Excerpt provided:
━━━━━━━━━━━━━━━━━━━━━━━━━━━━━━
I wondered why no one ever looked up old articles about Hillary's Bosnian trip to see what journalists actually wrote about it at the time (not what they claim to remember now, when so many of them have a motive for coloring the truth). Since reporters never do legwork anymore, I decided to do some legwork for them. I was at the library today, and I pulled out one of those old fashioned periodical guides, the one for 1996.
Back in 1996, Bill Clinton was running for re-election, and since he was popular, the press back home had decided that they would attack Hillary instead. That means that if you go through the periodical guide for that year you come up with articles like “The Liar Business” by Buckley “Drip, Drip, Drip” Michael Isikoff, “The Case Against Hillary” for
The American Spectator There are pages and pages of this stuff. You would think she was the one running for president and not her husband. Man, when Bill proposed sending her to Bosnia to help shore up U.S. support for the genocide intervention, she must have been relieved to get out on the line of fire.
Only one magazine could be bothered to take time out from the Hillary bashing to write about her trip. That was
People. The library had old issues in their stacks.
But first, just to get you in the mood, here is what a cork screw landing is like, so you know how Hillary felt when she walked out onto that tarmac.
Video. Caution, do not watch if you get dizzy easily.
http://www.warrug.com/blog/?p=117Here is a description:
http://weblog.sinteur.com/2006/10/landing-in-baghdad/ Before jumping out of your seat to complain to the pilot, consider the good news: You’ve just avoided being shot down by a missile. Welcome to Baghdad International Airport.
Hundreds of civilian aircraft take off and land at Baghdad International every week. These aren’t the friendliest of skies, however. Outside the heavily defended airfield perimeter are bands of insurgents who occasionally target civilian and military aircraft with surface-to-air missiles. To avoid being knocked out of the sky, pilots employ an old, trusted tactic: the spiral, or corkscrew, landing approach. Once the plane arrives at about 18,000 feet—still safely beyond the range of weapons like the SA-7 shoulder-fired missile—the pilot banks sharply and descends toward the runway in a slow, tight circle, like someone walking down a spiral staircase. During the spiral the crew keeps an eye out for other air traffic, and for anything coming at them from the ground. After several turns, the pilot pulls out of the rotation with careful timing, straightens out, and lands. The whole thing takes seven to 10 minutes, roughly the same as a regular approach, but it all takes place directly overhead, instead of beginning 20 miles from the runway.
━━━━━━━━━━━━━━━━━━━━━━━━━━━━━━
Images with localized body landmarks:
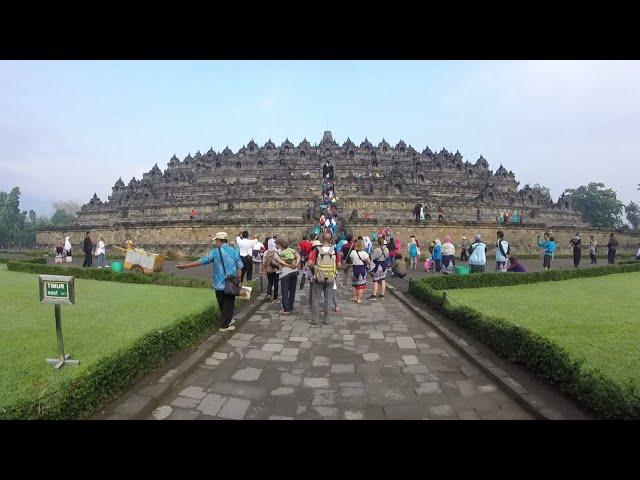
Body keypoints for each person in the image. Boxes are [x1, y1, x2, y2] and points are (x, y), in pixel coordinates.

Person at [177, 232, 243, 332]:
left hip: (218, 283)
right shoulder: (234, 251)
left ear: (219, 241)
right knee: (229, 304)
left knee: (222, 304)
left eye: (216, 240)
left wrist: (186, 266)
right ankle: (225, 324)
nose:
━━━━━━━━━━━━━━━━━━━━━━━━━━━━━━
What you will do:
A) In the blog post, at about what altitude does the pilot begin the corkscrew descent into Baghdad International Airport?
B) Using the blog post, explain why pilots at Baghdad International Airport use the corkscrew landing approach.
These lines have nothing to do with the work here.

Per-task outputs:
A) At about 18,000 feet.

B) Insurgents outside the heavily defended airfield perimeter sometimes target civilian and military aircraft with surface-to-air missiles. Pilots use the spiral approach to avoid being shot down. They start it at about 18,000 feet, which is still beyond the range of weapons like the SA-7 shoulder-fired missile.